BY CALUM FRASER
Police officers ran a half-marathon on Sunday to raise cash for the family of a colleague who committed suicide and to raise awareness of mental health issues in the force.
Coppers from Greenwich MPS’s Emergency Response Team D made their way down to Brighton to run in memory of their colleague Ray Thwaites who lost his battle with depression last year.
The Run4Ray team hope to raise £6,000 for mental health charity Mind Blue Light and for Mr Thwaite’s twin seven-year-old sons Tommy and Charlie.
Nick Fletcher, 31, a colleague and friend of Mr Thwaites, said: “Ultimately it has been about getting something positive from the most traumatic thing that could happen to a family and a community of colleagues. It’s been a good healing process.”
Mr Thwaites was Mr Fletcher’s senior when he joined the Met eight years ago.
Mr Fletcher said: “As a person, he was so funny. He had this morbid sense of humour which resonates with me and other colleagues.
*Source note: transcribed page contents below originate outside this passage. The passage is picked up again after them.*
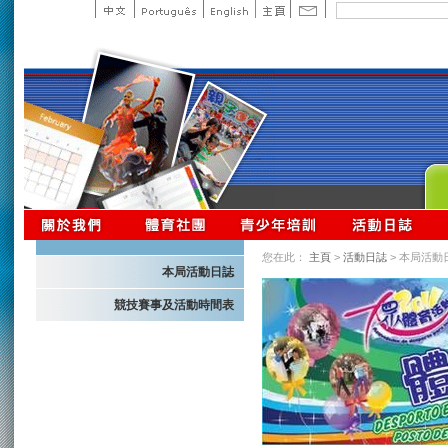
您在此：
主頁
>
活動日誌
> 本局活動
本局活動日誌
競技賽事及活動時間表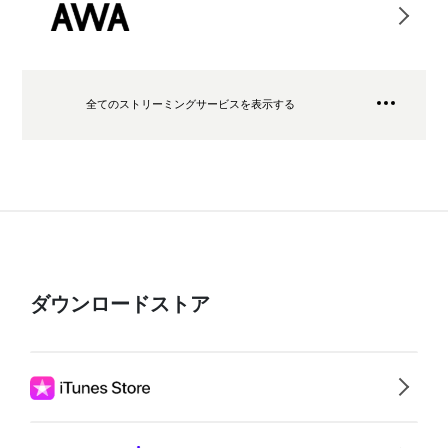
全てのストリーミングサービスを表示する
ダウンロードストア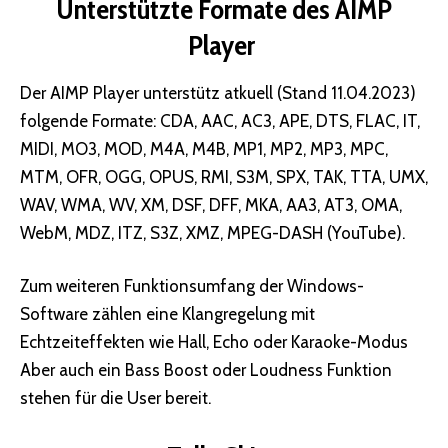
Unterstützte Formate des AIMP
Player
Der AIMP Player unterstütz atkuell (Stand 11.04.2023)
folgende Formate: CDA, AAC, AC3, APE, DTS, FLAC, IT,
MIDI, MO3, MOD, M4A, M4B, MP1, MP2, MP3, MPC,
MTM, OFR, OGG, OPUS, RMI, S3M, SPX, TAK, TTA, UMX,
WAV, WMA, WV, XM, DSF, DFF, MKA, AA3, AT3, OMA,
WebM, MDZ, ITZ, S3Z, XMZ, MPEG-DASH (YouTube).
Zum weiteren Funktionsumfang der Windows-
Software zählen eine Klangregelung mit
Echtzeiteffekten wie Hall, Echo oder Karaoke-Modus
Aber auch ein Bass Boost oder Loudness Funktion
stehen für die User bereit.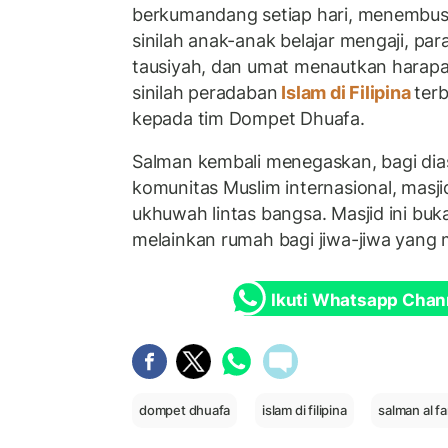
berkumandang setiap hari, menembus 
sinilah anak-anak belajar mengaji, p
tausiyah, dan umat menautkan harapan 
sinilah peradaban
Islam di Filipina
ter
kepada tim Dompet Dhuafa.
Salman kembali menegaskan, bagi dia
komunitas Muslim internasional, masjid
ukhuwah lintas bangsa. Masjid ini bu
melainkan rumah bagi jiwa-jiwa yang
Ikuti Whatsapp Chan
dompet dhuafa
islam di filipina
salman al far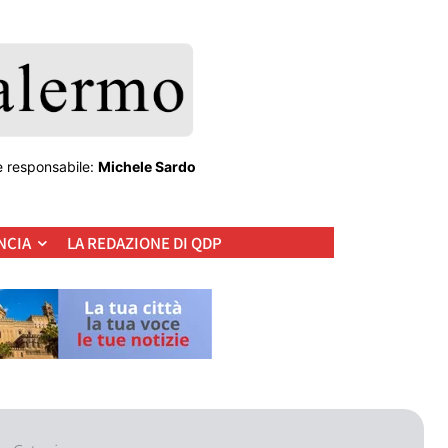
e responsabile:
Michele Sardo
NCIA
LA REDAZIONE DI QDP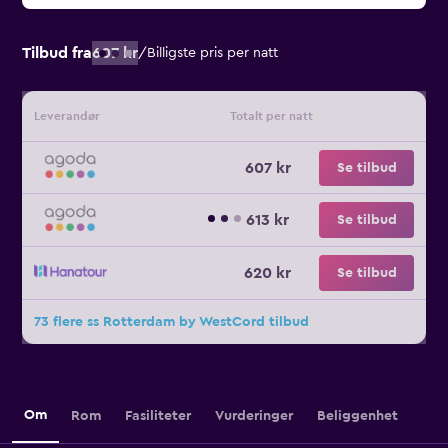
Tilbud fra
607 kr
/
Billigste pris per natt
Leverandør
Totalt per natt
607 kr
Se tilbud
613 kr
Se tilbud
620 kr
Se tilbud
73 flere ss Rotterdam by WestCord tilbud
Om
Rom
Fasiliteter
Vurderinger
Beliggenhet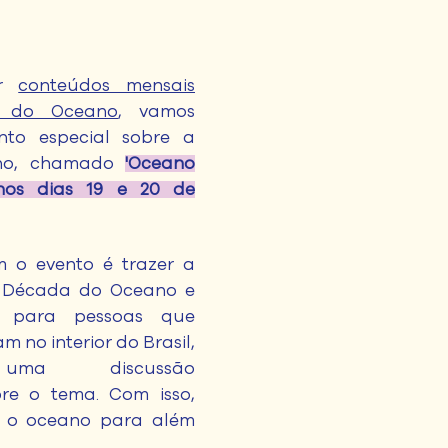
ir
conteúdos mensais
 do Oceano
, vamos
to especial sobre a
no, chamado
'Oceano
nos dias 19 e 20 de
m o evento é trazer a
a Década do Oceano e
a para pessoas que
 no interior do Brasil,
uma discussão
obre o tema. Com isso,
r o oceano para além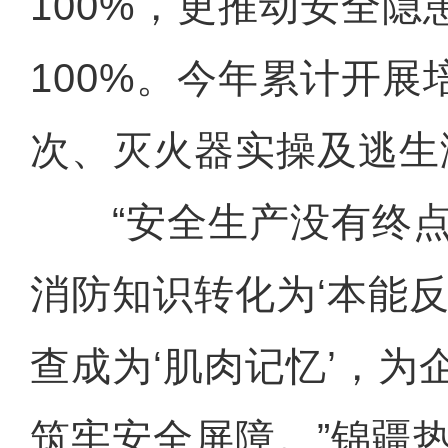
100%，更推动安全隐
100%。今年累计开展
次、灭火器实操及逃生
“安全生产没有终点
消防知识转化为‘本能反
侨乡故事 | 荣成：我很荣幸
查成为‘肌肉记忆’，为
筑牢安全屏障。”锦疆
“He was just so inclusive of everyone and he would try and make everyone feel part of something. Some of the stuff he would come out with was unreal.
“Not long after I first started working, we were on patrol in a marked police car. He pulled up at the side of the road and wound down the passenger window where I was sitting.
“A member of the public thought we wanted to speak to them so they came over. He just sat there in silence. So, I had to make up a question for this member of the public.
“I ended up asking for directions to somewhere I already knew, but once I’d already got the response Ray still sat there. I was left for about a minute and half trying to bullshit my way through it and Ray was creasing with laughter in the front.”
Men account for three quarters of suicides in the UK according to Office of National Statistics (ONS) data and the 40 to 44 age group are the most vulnerable.
Mr Fletcher said: “Whatever Ray was going through, it was going on for a while and he never spoke about it really.
“I have suffered with depression since I started with the job. Initially you try and find your feet, keep yourself to yourself, but as I got to know people I have become more open.
“It is a taboo subject. Particularly in men and particularly in our role. We go out and deal with incidents involving mental health. People probably see it as a sign of weakness, but since last year, particularly in our borough, there’s been a lot more openness and discussion about it.
“With Run4Ray I have spoken about my experience hoping that if there are others in the team who want to talk about it they will do.
“I found ultimately that medications I have tried don’t work, the only thing that seems to have a definite 100 per cent improvement rate is being open and honest and talking about stuff. On a personal level that is how I see it.”
Greenwich council donated the services of two minibuses to ship the 28 officers down to Brighton on Sunday for the race and officers across the Met filled in for them on the beat.
Mr Fletcher said: “We are not athletes in any stretch of the imagination, a few of us are more athletically gifted. But some people in their 50s put in a lot of the work to do this yesterday. It was a really good team effort.
“When I started training, I went out to do a 4k run and I was stopping all the time. But I’ve built up my fitness over the months. Then at work last week, my back gave way. But luckily the back just about held up on the race day.
“I’m now aching all over.”
Mr Fletcher is looking to run the full Brighton Marathon on April 15, almost exactly a year on from Mr Thwaites death on April 30, 2017.
So far the Run4Ray team have raised £1,500 through collections and £3,136.00 on a Virgin Money Giving page. To support the VGM page go online to Virgin Money Giving and search Run4Ray.